**What you will do**
Please reproduce the source text of every item below word for word, leaving out the pictures.
***
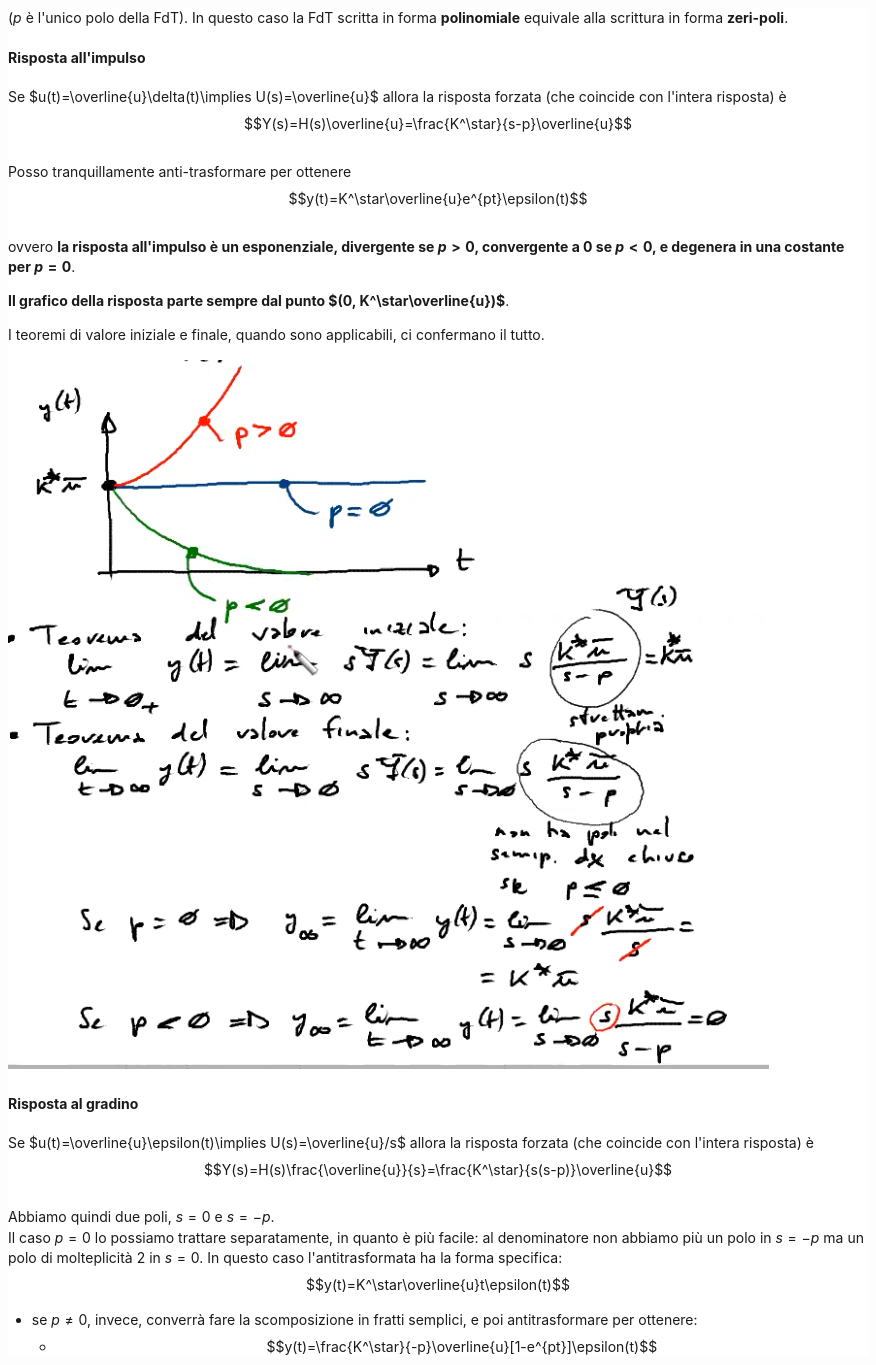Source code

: ($p$ è l'unico polo della FdT). In questo caso la FdT scritta in forma **polinomiale** equivale alla scrittura in forma **zeri-poli**.  
#### Risposta all'impulso  
Se $u(t)=\overline{u}\delta(t)\implies U(s)=\overline{u}$ allora la risposta forzata (che coincide con l'intera risposta) è   
$$Y(s)=H(s)\overline{u}=\frac{K^\star}{s-p}\overline{u}$$  
Posso tranquillamente anti-trasformare per ottenere   
$$y(t)=K^\star\overline{u}e^{pt}\epsilon(t)$$  
ovvero **la risposta all'impulso è un esponenziale, divergente se $p>0$, convergente a $0$ se $p<0$, e degenera in una costante per $p=0$**.  
  
**Il grafico della risposta parte sempre dal punto $(0, K^\star\overline{u})$**.  
  
I teoremi di valore iniziale e finale, quando sono applicabili, ci confermano il tutto.  
  
![Pasted image 20231125190748.png](./img/Pasted%20image%2020231125190748.png)  
#### Risposta al gradino  
Se $u(t)=\overline{u}\epsilon(t)\implies U(s)=\overline{u}/s$ allora la risposta forzata (che coincide con l'intera risposta) è   
$$Y(s)=H(s)\frac{\overline{u}}{s}=\frac{K^\star}{s(s-p)}\overline{u}$$  
Abbiamo quindi due poli, $s=0$ e $s=-p$.   
Il caso $p=0$ lo possiamo trattare separatamente, in quanto è più facile: al denominatore non abbiamo più un polo in $s=-p$ ma un polo di molteplicità $2$ in $s=0$. In questo caso l'antitrasformata ha la forma specifica:   
$$y(t)=K^\star\overline{u}t\epsilon(t)$$  
- se $p\ne0$, invece, converrà fare la scomposizione in fratti semplici, e poi antitrasformare per ottenere:   
	- $$y(t)=\frac{K^\star}{-p}\overline{u}[1-e^{pt}]\epsilon(t)$$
***
**Answer to the exercise**
Source code

: ($p$ è l'unico polo della FdT). In questo caso la FdT scritta in forma **polinomiale** equivale alla scrittura in forma **zeri-poli**.  
#### Risposta all'impulso  
Se $u(t)=\overline{u}\delta(t)\implies U(s)=\overline{u}$ allora la risposta forzata (che coincide con l'intera risposta) è   
$$Y(s)=H(s)\overline{u}=\frac{K^\star}{s-p}\overline{u}$$  
Posso tranquillamente anti-trasformare per ottenere   
$$y(t)=K^\star\overline{u}e^{pt}\epsilon(t)$$  
ovvero **la risposta all'impulso è un esponenziale, divergente se $p>0$, convergente a $0$ se $p<0$, e degenera in una costante per $p=0$**.  
  
**Il grafico della risposta parte sempre dal punto $(0, K^\star\overline{u})$**.  
  
I teoremi di valore iniziale e finale, quando sono applicabili, ci confermano il tutto.  
  
![Pasted image 20231125190748.png](./img/Pasted%20image%2020231125190748.png)  
#### Risposta al gradino  
Se $u(t)=\overline{u}\epsilon(t)\implies U(s)=\overline{u}/s$ allora la risposta forzata (che coincide con l'intera risposta) è   
$$Y(s)=H(s)\frac{\overline{u}}{s}=\frac{K^\star}{s(s-p)}\overline{u}$$  
Abbiamo quindi due poli, $s=0$ e $s=-p$.   
Il caso $p=0$ lo possiamo trattare separatamente, in quanto è più facile: al denominatore non abbiamo più un polo in $s=-p$ ma un polo di molteplicità $2$ in $s=0$. In questo caso l'antitrasformata ha la forma specifica:   
$$y(t)=K^\star\overline{u}t\epsilon(t)$$  
- se $p\ne0$, invece, converrà fare la scomposizione in fratti semplici, e poi antitrasformare per ottenere:   
	- $$y(t)=\frac{K^\star}{-p}\overline{u}[1-e^{pt}]\epsilon(t)$$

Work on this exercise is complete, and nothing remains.